Quoi qu'il en soit, ce 4 mai 1924 à Arbouans (pays de Montbéliard, dans le Doubs), devant la presse et des représentants du ministère de l'air, Étienne parcourt en 7 minutes et 40 secondes le 1er kilomètre en circuit fermé (un triangle plus ou moins équilatéral) en hélicoptère.

Ce faisant, il établit le tout 1er record homologué par la FAI (Fédération Aéronautique Internationale) pour un "hélicoptère". Il empoche aussi au passage l'appréciable prix de 90.000 francs que celle-ci avait mis en jeu.

En tout, Étienne développera 7 hélicoptères jusqu'en 1937.

Pionnier de la biomécanique, il se verra alors confier la chaire d’aérolocomotion mécanique et biologique du Collège de France à partir de 1939. Il l'occupera jusqu'à sa mort survenue à Paris, le 10 juillet 1955.

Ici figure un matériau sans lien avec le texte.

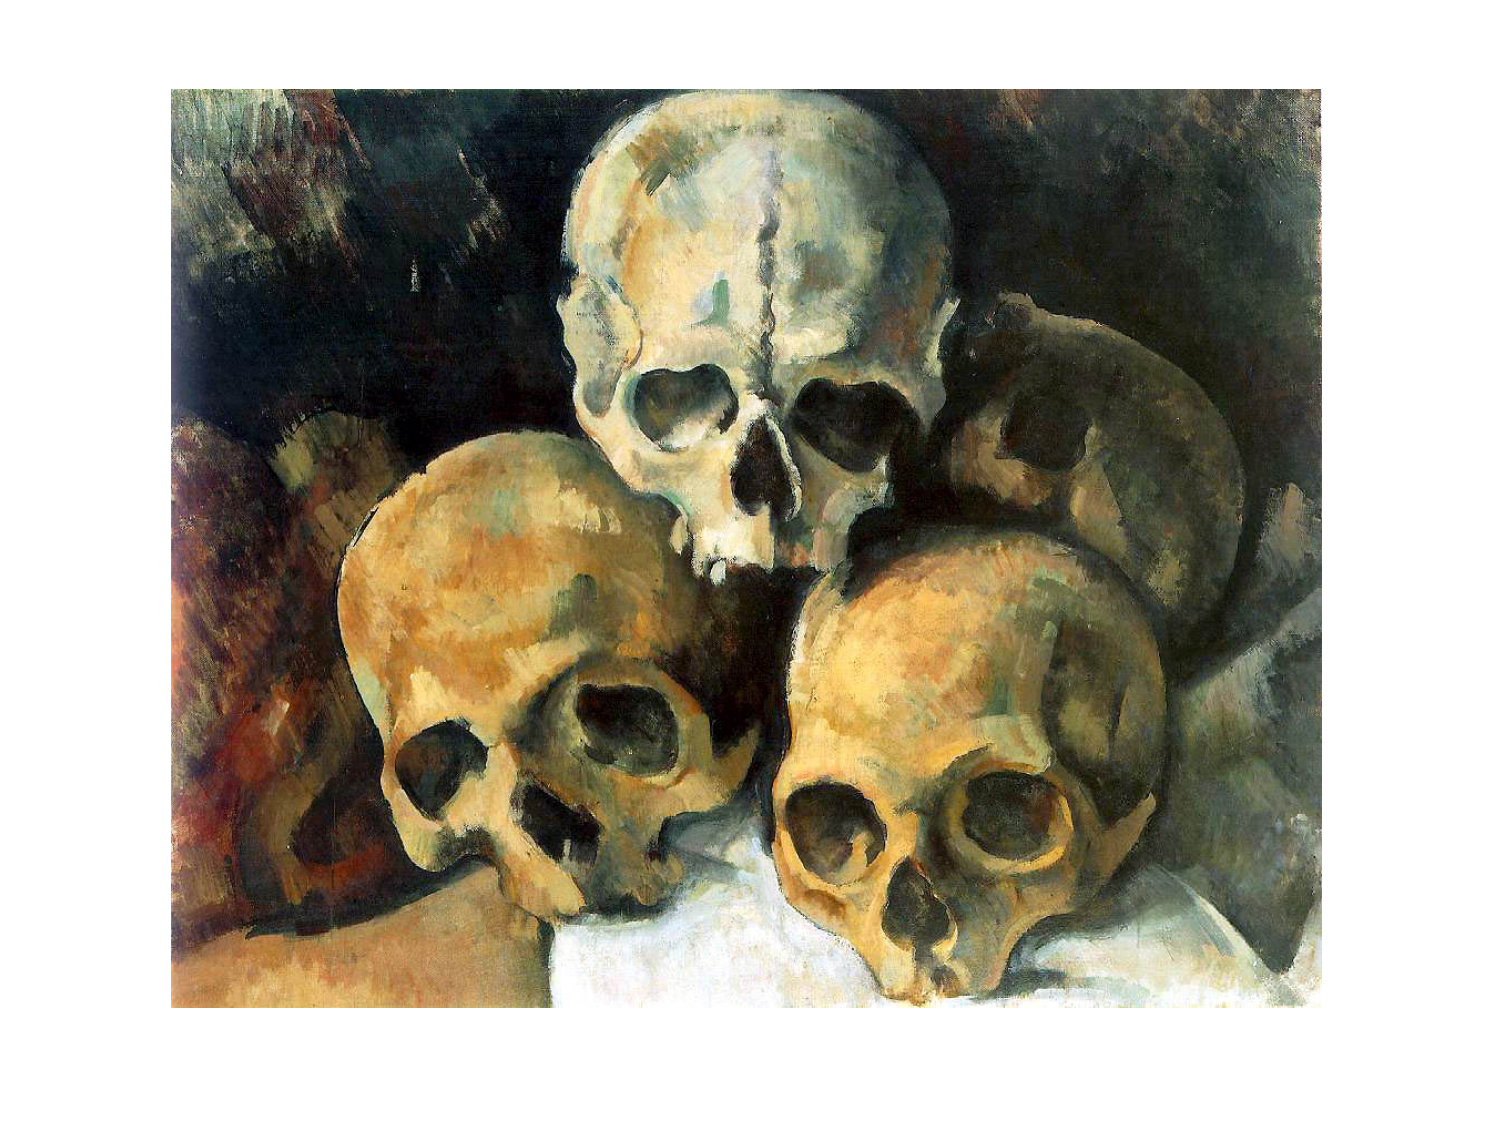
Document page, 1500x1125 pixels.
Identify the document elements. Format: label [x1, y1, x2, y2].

picture [171, 89, 1323, 1009]
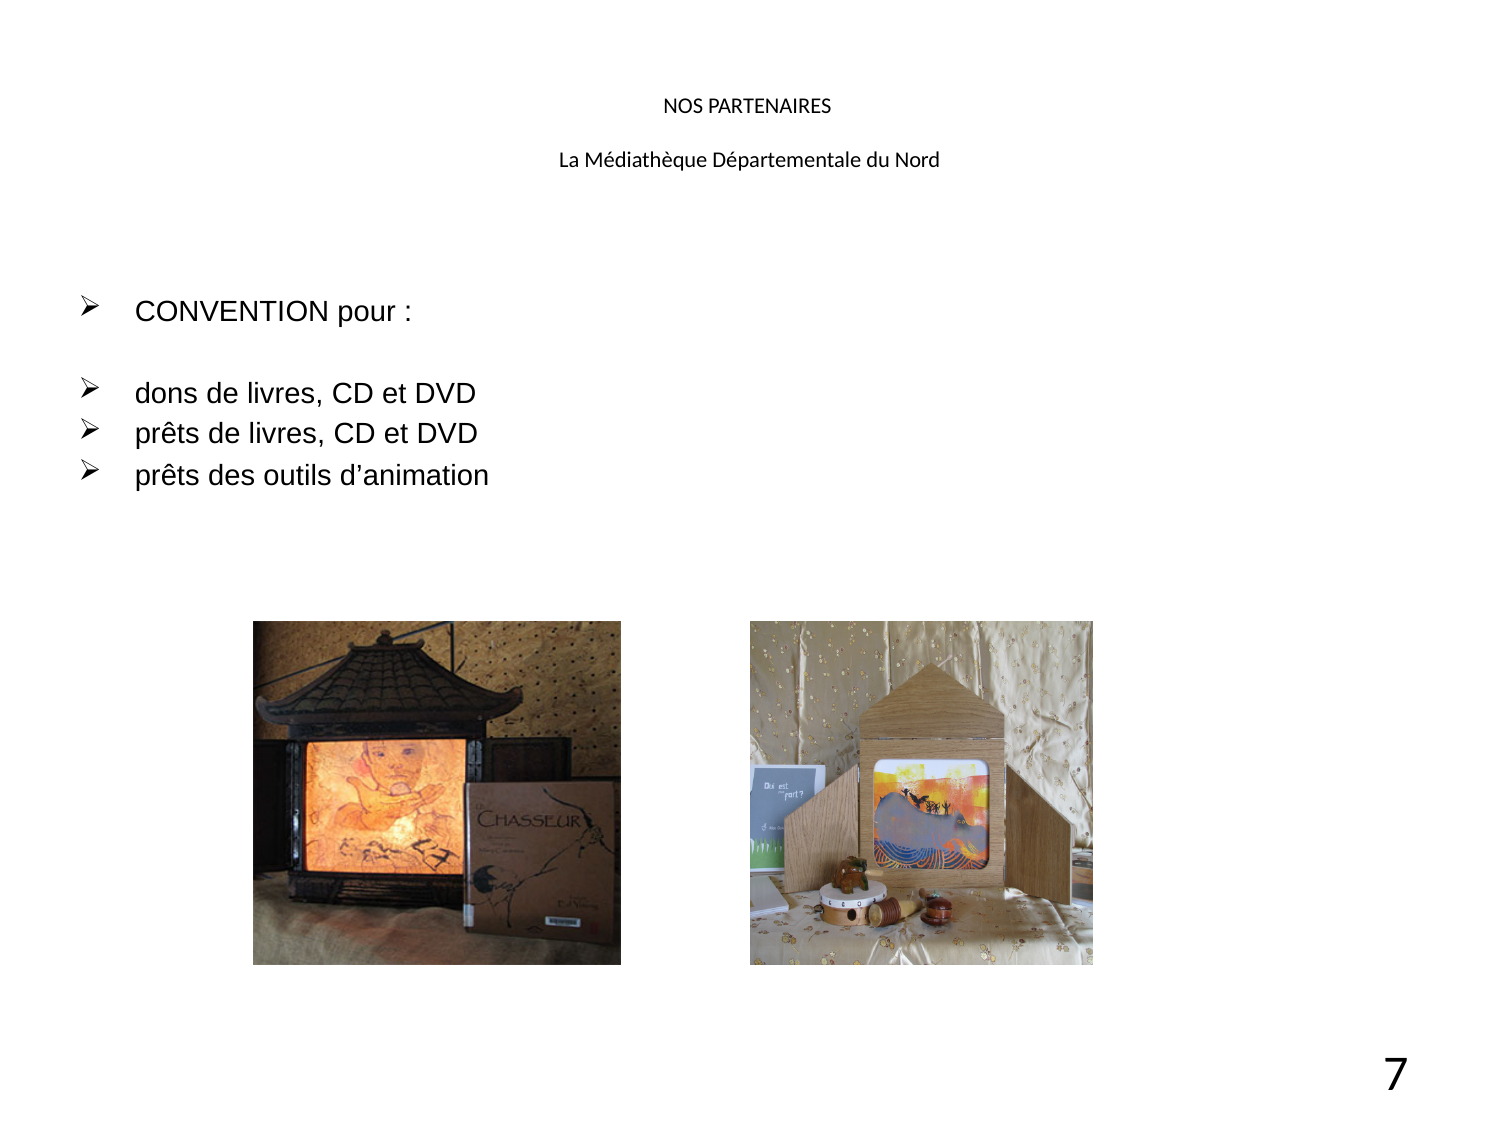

Étienne Œhmichen, l'homme qui se défendait d'être l'inventeur de l'hélicoptère (il disait bien trop modestement : "Je ne suis pas l'inventeur de l'hélicoptère. Le seul, c'est Léonard de Vinci lorsqu'il dessina sa machine volante à aile tournante, en 1486.") est inhumé à Arbouans, le lieu de son vol historique si injustement oublié.